The Boohoo (LSE: BOO) share price fell an astonishing 66% in 2021. Today, I’ll take a closer look at what happened and why the market has seemingly fallen out of love with the fast-fashion giant.
It all started so well
Holders of this stock must have been being optimistic as they entered 2021. At the beginning of last year, the Boohoo share price was riding high at 340p.
An encouraging trading statement in January went some way to justifying this momentum. Strong growth across all its brands and geographies in the last third of 2020 was reported. Accordingly, the company raised its guidance on full-year revenue. News later in the month that Boohoo had snapped up a number of brands, including Debenhams, was also positively received.
In March (and facing a potential US import ban), Boohoo was once again forced to defend its supplier practices. The AIM-listed firm published a list of 78 approved manufacturers as part of its ‘Agenda for Change’ programme. After a slight dip, the share price duly recovered, helped by news of a new warehouse that would boost sales capacity to above £4bn.
The Boohoo share price starts to tumble
It’s at this point that cracks began to appear. Helped by the rise in online shopping over the pandemic, full-year results in early May showed a 41% jump in revenue to £1.75bn. A 37% rise in core earnings to £173.6m was also reported.
Away from the headline numbers however, Boohoo said the the benefits of reduced returns seen over the pandemic would now lessen, but higher costs were here to stay. The company’s decision to maintain guidance in June’s trading update (despite sales rising 32% in Q1) also pointed to management becoming increasingly cautious on the firm’s near-term outlook.
As the months passed, a significant minority of investors appeared to be growing frustrated with the company’s founders. No less than 12% of shareholders opposed the re-election of Carol Kane to the board. A statement that the online fashion retailer would be investing £500m in the UK over the next five years did little to appease owners.
The worst was yet to come. In September, the Boohoo share price fell sharply as it warned that previously-highlighted higher costs in its supply chain and higher wages for its workers would impact margins. This was followed by a lowering of full-year guidance in December’s (unexpected) trading statement. As expected, more clothes were being returned by customers. A serious slowdown in sales abroad, issues with deliveries, and ongoing cost inflation were also blamed. Omicron wasn’t helping matters.

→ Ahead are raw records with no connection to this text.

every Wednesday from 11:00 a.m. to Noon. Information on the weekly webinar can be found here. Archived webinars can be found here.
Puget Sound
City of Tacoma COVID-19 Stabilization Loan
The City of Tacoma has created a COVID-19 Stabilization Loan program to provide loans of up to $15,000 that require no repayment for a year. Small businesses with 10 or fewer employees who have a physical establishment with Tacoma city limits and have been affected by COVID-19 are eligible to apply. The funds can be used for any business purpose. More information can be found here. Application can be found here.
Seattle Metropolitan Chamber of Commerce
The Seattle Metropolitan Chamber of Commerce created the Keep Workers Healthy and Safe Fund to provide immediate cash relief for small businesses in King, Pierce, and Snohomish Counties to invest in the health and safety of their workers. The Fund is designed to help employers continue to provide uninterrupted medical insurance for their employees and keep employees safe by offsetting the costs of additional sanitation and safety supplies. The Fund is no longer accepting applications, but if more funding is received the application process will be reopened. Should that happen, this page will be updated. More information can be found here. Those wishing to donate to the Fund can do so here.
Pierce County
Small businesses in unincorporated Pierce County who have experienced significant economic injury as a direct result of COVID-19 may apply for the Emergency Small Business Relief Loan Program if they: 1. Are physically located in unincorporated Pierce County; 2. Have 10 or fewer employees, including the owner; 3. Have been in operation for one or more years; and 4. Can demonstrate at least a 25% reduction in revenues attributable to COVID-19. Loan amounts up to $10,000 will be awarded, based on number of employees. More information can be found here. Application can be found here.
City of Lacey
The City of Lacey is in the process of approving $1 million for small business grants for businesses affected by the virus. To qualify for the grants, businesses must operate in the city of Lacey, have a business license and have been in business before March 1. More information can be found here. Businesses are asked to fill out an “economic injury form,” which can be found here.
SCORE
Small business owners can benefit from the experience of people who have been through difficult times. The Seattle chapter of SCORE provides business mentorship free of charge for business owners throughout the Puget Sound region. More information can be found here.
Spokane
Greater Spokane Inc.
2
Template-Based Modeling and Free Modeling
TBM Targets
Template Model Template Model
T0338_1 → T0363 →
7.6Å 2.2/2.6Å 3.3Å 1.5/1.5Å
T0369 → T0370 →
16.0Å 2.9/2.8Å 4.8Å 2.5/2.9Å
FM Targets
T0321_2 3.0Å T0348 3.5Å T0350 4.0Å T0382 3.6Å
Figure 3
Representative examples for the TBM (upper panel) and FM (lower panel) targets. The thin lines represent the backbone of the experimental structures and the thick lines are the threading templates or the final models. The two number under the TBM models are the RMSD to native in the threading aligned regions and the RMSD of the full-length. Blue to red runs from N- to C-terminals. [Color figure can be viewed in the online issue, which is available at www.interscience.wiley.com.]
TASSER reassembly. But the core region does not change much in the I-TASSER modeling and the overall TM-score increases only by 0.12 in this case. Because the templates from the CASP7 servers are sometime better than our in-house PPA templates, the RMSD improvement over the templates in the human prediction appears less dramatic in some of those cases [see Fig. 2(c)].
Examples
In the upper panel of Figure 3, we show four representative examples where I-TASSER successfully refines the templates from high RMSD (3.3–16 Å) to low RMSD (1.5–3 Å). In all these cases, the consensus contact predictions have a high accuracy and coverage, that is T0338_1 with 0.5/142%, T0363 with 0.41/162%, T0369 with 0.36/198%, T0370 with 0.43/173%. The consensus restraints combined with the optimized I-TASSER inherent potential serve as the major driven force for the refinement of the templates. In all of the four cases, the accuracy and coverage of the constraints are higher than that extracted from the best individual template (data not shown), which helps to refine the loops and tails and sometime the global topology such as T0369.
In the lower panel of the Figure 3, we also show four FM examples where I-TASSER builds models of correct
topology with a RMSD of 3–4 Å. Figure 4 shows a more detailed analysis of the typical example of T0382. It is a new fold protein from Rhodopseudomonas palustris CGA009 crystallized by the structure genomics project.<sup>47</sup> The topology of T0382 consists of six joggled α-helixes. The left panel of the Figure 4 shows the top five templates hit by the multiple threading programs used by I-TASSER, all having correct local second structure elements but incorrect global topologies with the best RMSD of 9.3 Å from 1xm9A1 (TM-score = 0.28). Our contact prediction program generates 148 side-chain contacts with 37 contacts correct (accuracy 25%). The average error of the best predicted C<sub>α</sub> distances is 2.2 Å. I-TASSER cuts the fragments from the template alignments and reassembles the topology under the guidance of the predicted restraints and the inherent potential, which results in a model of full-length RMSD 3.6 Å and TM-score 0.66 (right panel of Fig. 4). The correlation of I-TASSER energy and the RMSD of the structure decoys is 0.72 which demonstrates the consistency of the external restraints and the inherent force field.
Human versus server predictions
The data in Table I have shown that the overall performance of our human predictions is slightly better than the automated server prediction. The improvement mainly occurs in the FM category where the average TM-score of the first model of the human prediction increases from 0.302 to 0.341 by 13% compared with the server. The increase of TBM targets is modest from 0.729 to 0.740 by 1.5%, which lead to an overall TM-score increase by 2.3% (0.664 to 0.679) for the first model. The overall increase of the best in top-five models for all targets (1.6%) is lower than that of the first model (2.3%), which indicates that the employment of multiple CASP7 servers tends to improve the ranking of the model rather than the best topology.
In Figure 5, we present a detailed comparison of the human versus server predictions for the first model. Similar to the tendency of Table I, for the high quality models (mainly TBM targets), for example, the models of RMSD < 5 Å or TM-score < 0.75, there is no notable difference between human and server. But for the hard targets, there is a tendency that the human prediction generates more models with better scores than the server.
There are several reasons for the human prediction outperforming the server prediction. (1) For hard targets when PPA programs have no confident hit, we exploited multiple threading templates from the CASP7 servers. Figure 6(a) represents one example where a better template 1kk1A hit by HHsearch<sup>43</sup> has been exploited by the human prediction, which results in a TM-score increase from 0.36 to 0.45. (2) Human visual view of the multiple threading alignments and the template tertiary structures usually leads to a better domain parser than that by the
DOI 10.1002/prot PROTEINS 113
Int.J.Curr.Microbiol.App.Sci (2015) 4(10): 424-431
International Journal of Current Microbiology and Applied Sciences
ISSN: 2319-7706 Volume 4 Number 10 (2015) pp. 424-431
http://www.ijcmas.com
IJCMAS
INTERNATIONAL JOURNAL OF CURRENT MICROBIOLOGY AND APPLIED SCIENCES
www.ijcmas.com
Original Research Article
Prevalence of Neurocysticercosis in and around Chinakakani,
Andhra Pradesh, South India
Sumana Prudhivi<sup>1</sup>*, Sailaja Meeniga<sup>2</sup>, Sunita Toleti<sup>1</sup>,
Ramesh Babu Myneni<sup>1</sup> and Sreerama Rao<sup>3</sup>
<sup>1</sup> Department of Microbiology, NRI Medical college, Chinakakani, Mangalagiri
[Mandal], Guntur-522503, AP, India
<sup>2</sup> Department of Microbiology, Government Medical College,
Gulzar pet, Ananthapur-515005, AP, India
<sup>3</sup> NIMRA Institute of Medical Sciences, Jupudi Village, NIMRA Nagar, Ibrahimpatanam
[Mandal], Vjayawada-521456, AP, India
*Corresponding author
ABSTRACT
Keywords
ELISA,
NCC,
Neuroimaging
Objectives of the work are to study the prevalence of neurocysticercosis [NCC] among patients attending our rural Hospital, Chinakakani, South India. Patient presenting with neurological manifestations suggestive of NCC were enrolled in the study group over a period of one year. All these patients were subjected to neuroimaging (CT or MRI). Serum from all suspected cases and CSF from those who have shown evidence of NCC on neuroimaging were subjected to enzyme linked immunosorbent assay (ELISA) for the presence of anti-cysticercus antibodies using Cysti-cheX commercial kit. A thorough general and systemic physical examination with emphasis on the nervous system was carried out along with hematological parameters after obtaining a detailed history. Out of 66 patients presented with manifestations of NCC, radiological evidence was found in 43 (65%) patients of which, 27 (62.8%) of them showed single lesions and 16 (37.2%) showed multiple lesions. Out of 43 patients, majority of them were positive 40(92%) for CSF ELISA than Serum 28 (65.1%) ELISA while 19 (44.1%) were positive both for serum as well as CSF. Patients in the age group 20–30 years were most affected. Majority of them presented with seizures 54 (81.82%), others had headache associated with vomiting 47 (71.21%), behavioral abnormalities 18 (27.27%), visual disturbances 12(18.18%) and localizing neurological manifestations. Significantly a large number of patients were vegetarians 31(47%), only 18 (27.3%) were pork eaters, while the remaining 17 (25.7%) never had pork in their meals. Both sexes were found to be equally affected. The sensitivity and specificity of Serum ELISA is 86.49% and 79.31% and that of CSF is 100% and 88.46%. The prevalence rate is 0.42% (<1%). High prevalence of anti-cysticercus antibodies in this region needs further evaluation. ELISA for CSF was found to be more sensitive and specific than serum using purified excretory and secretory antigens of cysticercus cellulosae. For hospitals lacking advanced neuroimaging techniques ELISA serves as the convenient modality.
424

Boohoo briefly became a penny stock when, in mid-December, the shares dipped to 97p. They had not been this low since September 2016. Perhaps the only crumb of comfort to holders was that industry peer ASOS was also ending the year firmly out of favour.
More news soon?
As things stand, analysts believe earnings per share will fall by 23% in the current financial year. This would leave Boohoo’s stock on a P/E of 20. Whether that proves to be a bargain for long-term investors remains to be seen.
Based on past form, the £1.5bn-cap may provide the market with another update on trading later this month. Should this be the case, The Motley Fool UK team will be on hand to update readers.